A more Islamist Egypt will destabilize the region at a time when it can ill afford to lose stability, and will complete the circle of hostility around Israel, which could lead to a great deal of unpleasantness indeed.

And third, an elaborate Iranian-backed plot to assassinate the Saudi ambassador to the US, Adel Al-Jubeir, and to bomb Saudi and Israeli Embassies in Argentina and elsewhere, was disrupted by FBI and DEA agents, officials said Tuesday[4]. An Iranian-born American with dual citizenship, Manssor Arbabsiar, contacted who he thought was a representative of Los Zetas – the enforcement arm of the Juarez cartel – in a plot to assassinate the ambassador by bombing a Washington restaurant while he was there. In actuality, he had contacted an undercover operative of the DEA, and the plot was allowed to unfold until $50,000 was sent from Iran, cementing the deal, which would net the shooter $1.5 million upon completion of the hit. The controller was a high-ranking officer of the Quds force, a covert operations contingent of the Iranian Revolutionary Guard (military), and answers only to the ruling mullahs. Thus far, Iran has denied any connection with the man or the alleged plot.

This is significant for two reasons: it represents a direct Iranian strike on US soil; and, it sidesteps Hizbollah, their usual choice for such things, and was willing to deal with agents indigenous to the Americas[5]. This is a geometric, rather than incremental, increase in the intensity of Iranian foreign operations, and demonstrates a deepening sense of impunity regarding America’s political will to react to Iranian intransigence.

At best, Tehran just overreached and undertook a bridge too far by trying to assassinate a Saudi official in America (with indeterminate collateral damage); at worst, it was a dress rehearsal for placing and detonating a WMD in an American city. Either way, it speaks volumes as to the failure of American policy toward Iran, not begun by the Obama administration, but amplified by its belief that the regime had any taste for rapprochement with America or the West. Sanctions obviously aren’t working – this operation was attempted in the face of the full force of those currently in affect. Additional sanctions would seem to be repeating behavior, hoping for different results.

The puzzling aspect of this operation is why they would choose such an amateur to execute such a sensitive operation. Despite numerous trips to Iran, his abysmal tradecraft belies any training Quds force may have given him – and it they didn’t train him, why didn’t they? Why would Tehran agree to pay Los Zetas $1.5 million?

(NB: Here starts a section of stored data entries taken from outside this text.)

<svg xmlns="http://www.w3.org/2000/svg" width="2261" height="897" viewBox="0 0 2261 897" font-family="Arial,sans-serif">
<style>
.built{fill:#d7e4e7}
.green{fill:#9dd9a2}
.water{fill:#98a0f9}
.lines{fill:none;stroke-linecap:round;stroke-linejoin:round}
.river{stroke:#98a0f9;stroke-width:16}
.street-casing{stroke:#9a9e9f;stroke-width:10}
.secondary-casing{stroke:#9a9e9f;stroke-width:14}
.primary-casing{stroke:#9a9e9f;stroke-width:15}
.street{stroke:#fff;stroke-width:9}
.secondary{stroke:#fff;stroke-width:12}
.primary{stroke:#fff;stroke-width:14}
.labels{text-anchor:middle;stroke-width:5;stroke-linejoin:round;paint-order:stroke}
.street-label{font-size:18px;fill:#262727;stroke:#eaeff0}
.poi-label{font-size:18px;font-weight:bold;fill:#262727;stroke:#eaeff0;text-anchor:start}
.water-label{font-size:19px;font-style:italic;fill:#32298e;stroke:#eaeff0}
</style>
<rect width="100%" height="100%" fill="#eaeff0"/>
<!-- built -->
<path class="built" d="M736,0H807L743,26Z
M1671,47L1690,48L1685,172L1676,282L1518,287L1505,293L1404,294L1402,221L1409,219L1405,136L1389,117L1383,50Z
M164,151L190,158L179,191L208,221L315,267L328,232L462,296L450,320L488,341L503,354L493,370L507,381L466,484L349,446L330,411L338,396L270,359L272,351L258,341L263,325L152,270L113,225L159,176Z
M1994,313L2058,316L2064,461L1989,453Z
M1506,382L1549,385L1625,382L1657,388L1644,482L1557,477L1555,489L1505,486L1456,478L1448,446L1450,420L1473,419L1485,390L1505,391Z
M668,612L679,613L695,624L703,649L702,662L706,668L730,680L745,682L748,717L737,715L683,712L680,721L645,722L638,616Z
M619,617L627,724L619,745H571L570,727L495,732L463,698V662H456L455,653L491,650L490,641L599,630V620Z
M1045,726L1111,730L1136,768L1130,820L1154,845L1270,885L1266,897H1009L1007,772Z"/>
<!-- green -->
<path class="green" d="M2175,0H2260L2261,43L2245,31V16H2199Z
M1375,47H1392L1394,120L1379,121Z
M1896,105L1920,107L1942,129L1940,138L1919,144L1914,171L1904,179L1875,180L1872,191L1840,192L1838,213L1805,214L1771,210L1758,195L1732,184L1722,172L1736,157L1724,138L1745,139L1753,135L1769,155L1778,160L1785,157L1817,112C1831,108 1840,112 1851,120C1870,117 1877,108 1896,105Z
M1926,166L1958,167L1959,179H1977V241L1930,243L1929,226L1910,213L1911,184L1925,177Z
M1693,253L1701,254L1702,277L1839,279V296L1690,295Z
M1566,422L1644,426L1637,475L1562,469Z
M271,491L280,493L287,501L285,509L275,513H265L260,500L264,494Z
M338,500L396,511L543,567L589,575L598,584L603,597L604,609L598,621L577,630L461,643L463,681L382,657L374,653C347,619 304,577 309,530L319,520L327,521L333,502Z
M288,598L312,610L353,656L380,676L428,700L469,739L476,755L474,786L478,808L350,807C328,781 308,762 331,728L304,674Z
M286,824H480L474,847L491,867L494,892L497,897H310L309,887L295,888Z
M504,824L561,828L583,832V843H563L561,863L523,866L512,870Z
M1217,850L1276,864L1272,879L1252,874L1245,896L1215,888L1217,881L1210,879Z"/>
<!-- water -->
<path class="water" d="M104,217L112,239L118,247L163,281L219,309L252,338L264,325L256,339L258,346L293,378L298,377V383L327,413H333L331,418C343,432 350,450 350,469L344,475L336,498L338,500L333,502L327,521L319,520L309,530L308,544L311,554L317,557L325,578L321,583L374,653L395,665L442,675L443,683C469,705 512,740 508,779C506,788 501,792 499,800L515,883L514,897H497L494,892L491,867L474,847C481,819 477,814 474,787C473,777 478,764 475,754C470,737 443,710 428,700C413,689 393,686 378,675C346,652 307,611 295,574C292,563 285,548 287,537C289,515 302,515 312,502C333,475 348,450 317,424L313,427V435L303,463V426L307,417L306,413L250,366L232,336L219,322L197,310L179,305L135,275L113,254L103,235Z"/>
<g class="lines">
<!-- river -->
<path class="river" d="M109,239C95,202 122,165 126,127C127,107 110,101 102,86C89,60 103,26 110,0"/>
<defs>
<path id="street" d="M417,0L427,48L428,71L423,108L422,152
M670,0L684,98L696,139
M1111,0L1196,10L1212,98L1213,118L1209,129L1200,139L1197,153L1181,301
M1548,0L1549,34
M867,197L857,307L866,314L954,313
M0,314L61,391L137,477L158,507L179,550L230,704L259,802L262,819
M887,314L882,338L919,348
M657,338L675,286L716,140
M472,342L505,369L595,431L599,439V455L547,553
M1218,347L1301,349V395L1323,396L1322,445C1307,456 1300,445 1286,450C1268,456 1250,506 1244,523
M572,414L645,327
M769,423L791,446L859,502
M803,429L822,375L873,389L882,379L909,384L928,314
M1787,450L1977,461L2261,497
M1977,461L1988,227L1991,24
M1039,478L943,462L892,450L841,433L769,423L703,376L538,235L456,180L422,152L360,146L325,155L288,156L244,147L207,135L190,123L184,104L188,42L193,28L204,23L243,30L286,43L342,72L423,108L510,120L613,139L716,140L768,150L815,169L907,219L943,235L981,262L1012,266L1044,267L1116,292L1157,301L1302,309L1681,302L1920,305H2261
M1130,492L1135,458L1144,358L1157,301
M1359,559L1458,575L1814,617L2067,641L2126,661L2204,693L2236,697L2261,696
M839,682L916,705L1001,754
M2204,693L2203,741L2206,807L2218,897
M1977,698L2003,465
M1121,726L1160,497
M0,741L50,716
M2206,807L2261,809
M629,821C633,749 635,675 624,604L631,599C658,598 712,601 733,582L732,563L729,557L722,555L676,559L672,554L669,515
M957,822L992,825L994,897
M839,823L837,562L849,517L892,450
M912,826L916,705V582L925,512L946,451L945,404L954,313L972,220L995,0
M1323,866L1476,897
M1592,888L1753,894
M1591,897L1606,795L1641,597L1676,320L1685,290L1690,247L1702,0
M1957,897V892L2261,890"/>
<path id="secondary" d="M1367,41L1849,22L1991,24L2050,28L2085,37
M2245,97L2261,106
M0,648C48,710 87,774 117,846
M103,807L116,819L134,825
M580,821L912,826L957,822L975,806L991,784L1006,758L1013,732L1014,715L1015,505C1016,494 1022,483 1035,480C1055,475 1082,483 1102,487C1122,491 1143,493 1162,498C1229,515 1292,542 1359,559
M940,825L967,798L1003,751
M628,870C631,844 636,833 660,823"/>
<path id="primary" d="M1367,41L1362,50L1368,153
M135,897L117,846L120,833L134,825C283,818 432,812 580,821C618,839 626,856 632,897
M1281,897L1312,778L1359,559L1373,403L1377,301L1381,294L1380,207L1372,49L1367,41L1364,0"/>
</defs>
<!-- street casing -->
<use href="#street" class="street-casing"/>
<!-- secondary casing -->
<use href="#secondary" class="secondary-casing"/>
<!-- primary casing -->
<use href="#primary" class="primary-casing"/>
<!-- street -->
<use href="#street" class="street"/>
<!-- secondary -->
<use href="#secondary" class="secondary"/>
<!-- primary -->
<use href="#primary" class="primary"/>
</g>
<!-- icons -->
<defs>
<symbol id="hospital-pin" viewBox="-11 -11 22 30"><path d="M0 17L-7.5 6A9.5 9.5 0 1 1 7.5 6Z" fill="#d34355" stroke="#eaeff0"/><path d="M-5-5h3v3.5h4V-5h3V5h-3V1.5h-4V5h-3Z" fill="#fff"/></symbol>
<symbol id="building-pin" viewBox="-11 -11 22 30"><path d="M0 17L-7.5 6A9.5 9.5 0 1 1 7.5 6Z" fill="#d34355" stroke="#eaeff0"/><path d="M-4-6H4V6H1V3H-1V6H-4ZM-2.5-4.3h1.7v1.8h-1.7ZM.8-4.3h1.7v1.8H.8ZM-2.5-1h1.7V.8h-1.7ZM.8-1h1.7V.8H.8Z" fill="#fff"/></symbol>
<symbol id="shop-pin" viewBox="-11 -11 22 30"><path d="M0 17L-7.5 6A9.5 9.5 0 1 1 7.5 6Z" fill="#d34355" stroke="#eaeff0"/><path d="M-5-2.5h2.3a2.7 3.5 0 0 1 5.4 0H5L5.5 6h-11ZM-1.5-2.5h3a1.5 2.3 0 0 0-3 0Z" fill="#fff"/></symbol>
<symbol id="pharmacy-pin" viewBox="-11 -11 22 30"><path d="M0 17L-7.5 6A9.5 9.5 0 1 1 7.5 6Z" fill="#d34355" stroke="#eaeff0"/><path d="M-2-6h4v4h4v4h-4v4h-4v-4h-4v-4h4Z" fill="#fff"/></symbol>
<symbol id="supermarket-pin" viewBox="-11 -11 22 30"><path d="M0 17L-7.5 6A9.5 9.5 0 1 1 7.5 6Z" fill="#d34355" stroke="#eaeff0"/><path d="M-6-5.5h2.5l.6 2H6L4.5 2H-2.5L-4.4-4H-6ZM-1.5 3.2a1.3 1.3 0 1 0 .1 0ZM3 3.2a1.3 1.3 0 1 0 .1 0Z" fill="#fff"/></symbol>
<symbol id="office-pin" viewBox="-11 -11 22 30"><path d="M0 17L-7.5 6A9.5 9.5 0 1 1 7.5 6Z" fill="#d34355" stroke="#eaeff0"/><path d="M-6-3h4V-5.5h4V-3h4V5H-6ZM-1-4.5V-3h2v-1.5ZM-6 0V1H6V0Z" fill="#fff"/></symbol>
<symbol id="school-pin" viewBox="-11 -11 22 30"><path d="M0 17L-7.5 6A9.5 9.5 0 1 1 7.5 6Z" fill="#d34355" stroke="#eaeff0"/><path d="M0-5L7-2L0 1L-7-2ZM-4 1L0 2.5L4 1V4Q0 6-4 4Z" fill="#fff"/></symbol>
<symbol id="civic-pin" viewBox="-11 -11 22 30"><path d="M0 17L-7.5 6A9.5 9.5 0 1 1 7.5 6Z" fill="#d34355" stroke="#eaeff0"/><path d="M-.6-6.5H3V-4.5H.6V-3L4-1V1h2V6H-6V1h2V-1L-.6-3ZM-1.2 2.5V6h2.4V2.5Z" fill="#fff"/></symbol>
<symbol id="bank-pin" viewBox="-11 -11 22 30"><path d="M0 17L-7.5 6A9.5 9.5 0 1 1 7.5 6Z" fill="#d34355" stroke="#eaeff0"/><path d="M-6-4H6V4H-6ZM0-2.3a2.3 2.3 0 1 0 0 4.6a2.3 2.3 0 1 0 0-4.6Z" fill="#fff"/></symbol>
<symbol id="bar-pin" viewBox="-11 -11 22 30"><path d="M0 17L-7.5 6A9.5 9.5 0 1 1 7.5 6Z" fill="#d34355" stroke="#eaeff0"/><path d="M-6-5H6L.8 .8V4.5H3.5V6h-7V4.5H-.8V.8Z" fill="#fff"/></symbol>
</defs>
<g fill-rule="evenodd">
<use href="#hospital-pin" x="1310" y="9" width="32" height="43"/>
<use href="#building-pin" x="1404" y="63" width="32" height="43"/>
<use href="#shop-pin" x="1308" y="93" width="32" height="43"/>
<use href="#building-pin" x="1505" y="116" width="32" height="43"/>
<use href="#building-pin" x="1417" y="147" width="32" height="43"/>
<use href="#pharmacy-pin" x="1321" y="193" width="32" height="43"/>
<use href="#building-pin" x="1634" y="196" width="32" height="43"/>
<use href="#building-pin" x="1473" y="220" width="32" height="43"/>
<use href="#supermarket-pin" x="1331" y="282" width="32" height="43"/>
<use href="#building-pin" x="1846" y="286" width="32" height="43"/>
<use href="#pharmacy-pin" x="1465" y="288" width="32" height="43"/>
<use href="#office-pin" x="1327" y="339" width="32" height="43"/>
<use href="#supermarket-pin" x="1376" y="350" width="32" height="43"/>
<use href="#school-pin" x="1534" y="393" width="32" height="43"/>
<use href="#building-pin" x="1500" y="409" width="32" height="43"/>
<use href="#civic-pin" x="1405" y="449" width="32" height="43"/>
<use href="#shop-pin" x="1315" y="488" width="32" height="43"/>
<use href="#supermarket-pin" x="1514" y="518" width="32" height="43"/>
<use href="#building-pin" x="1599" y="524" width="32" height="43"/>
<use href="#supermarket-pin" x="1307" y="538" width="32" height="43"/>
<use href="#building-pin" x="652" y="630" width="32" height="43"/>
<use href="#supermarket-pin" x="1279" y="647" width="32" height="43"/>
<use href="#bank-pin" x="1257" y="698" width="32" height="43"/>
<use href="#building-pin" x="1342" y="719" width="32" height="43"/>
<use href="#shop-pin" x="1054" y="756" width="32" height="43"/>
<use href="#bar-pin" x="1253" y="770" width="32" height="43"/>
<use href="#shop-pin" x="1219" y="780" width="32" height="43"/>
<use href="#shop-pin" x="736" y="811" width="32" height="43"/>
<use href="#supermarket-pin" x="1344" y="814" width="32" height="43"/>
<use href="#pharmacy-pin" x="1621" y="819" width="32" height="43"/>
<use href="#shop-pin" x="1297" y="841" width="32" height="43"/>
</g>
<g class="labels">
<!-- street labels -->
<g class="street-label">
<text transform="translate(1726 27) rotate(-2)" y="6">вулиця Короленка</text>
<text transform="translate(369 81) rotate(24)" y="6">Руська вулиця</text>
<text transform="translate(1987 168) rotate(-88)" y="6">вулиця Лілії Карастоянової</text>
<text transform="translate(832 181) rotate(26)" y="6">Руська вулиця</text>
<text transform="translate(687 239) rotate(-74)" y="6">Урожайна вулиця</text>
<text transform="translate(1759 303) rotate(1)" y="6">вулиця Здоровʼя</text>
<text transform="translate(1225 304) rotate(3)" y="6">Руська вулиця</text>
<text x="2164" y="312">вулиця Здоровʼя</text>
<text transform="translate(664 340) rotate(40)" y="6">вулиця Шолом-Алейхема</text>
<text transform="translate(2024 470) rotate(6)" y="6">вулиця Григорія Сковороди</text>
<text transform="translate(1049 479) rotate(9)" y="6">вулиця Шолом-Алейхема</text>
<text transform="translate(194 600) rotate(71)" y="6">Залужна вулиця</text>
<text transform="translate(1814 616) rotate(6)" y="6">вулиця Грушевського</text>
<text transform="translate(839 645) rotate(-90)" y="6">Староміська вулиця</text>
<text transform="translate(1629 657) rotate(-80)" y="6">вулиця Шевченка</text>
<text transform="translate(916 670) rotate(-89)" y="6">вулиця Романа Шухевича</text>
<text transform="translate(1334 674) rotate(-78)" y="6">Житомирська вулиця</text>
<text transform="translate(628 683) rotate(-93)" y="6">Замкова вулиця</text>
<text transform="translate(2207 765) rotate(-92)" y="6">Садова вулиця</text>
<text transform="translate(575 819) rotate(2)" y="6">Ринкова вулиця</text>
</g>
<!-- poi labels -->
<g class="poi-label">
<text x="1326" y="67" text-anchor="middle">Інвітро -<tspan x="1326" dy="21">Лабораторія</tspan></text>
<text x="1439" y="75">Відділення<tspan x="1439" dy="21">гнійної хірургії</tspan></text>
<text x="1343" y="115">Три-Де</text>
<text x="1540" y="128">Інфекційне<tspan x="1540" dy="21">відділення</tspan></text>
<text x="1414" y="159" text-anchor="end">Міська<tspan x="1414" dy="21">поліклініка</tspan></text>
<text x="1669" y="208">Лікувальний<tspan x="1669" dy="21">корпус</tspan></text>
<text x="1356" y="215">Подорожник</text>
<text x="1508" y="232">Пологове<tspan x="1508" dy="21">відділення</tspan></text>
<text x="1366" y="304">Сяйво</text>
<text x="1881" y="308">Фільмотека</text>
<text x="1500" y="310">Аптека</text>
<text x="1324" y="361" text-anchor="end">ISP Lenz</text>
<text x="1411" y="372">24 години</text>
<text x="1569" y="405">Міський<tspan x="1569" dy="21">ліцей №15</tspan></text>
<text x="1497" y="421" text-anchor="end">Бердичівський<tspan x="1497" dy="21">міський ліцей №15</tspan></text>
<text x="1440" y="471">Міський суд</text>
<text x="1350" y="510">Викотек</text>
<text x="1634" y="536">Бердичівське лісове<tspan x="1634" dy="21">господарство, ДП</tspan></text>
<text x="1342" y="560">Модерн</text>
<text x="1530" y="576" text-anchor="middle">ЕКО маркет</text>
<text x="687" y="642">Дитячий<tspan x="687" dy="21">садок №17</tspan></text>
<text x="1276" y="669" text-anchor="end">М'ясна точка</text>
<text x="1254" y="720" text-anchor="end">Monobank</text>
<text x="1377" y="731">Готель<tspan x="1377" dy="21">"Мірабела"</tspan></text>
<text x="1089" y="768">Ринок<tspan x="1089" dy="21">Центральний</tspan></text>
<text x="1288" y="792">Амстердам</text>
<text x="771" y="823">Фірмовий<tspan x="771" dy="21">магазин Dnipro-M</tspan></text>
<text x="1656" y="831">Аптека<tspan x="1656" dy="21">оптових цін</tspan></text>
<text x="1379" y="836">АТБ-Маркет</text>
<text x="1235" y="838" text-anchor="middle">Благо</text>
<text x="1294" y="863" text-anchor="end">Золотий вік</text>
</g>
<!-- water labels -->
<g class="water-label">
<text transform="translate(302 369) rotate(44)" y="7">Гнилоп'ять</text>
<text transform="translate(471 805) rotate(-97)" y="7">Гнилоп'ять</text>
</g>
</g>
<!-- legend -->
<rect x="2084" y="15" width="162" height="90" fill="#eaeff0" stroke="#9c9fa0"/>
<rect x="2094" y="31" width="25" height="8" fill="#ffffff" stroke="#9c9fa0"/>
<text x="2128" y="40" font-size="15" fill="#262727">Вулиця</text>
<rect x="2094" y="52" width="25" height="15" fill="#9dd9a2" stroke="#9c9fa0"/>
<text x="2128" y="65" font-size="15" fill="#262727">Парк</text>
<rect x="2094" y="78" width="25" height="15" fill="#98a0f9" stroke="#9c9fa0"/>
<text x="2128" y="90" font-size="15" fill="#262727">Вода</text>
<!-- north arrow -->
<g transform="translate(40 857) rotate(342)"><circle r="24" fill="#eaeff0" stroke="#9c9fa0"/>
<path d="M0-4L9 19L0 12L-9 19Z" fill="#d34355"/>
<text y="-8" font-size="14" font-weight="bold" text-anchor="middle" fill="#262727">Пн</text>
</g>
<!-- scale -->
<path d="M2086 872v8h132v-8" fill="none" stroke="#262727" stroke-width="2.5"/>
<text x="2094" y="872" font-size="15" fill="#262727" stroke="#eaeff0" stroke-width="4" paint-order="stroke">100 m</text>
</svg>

There is no history of Iran working with drug cartels, except for operating and training in the Tri-Border. With Hizbollah assets in South America, why not use them? Remember, we have been in an unresolved state of war with Iran since the 1979 takeover of our embassy in Tehran, and before 9/11, Hizbollah killed more Americans than all other terrorist organizations combined.

Whether by miscalculation or as part of larger phenomenon, this escalation is a dangerous development in Iran’s behavior.

Taken separately, any of these situations presents serious considerations for an administration that seem ill-prepared for them; in rapid succession, they present foreign affairs crisis for the West, in general, and Washington, in particular.

[1] See Robert J Samuelson, The big danger is Europe, in Jewish World Review, August 9 2011.

[2] Spain, Italy, Portugal, Ireland (still) and even France, and their institutions, will need some sort of injection of funds.

[3] See Dispatch: A New Phase in Post-Mubarak Egypt, STRATFOR, October 10 2011, 1537EDT. The private intelligence organization is closely following this development in Cairo, and continues to send numerous dispatches daily.

[4] See Brian Bennett,US accuses Iran of plot to kill Saudi ambassador, in Los Angeles Times, October 11 2011.

[5] Even though Hizbollah has operatives at training camps in the Tri-Border Region, where Brazil, Uruguay and Argentina meet.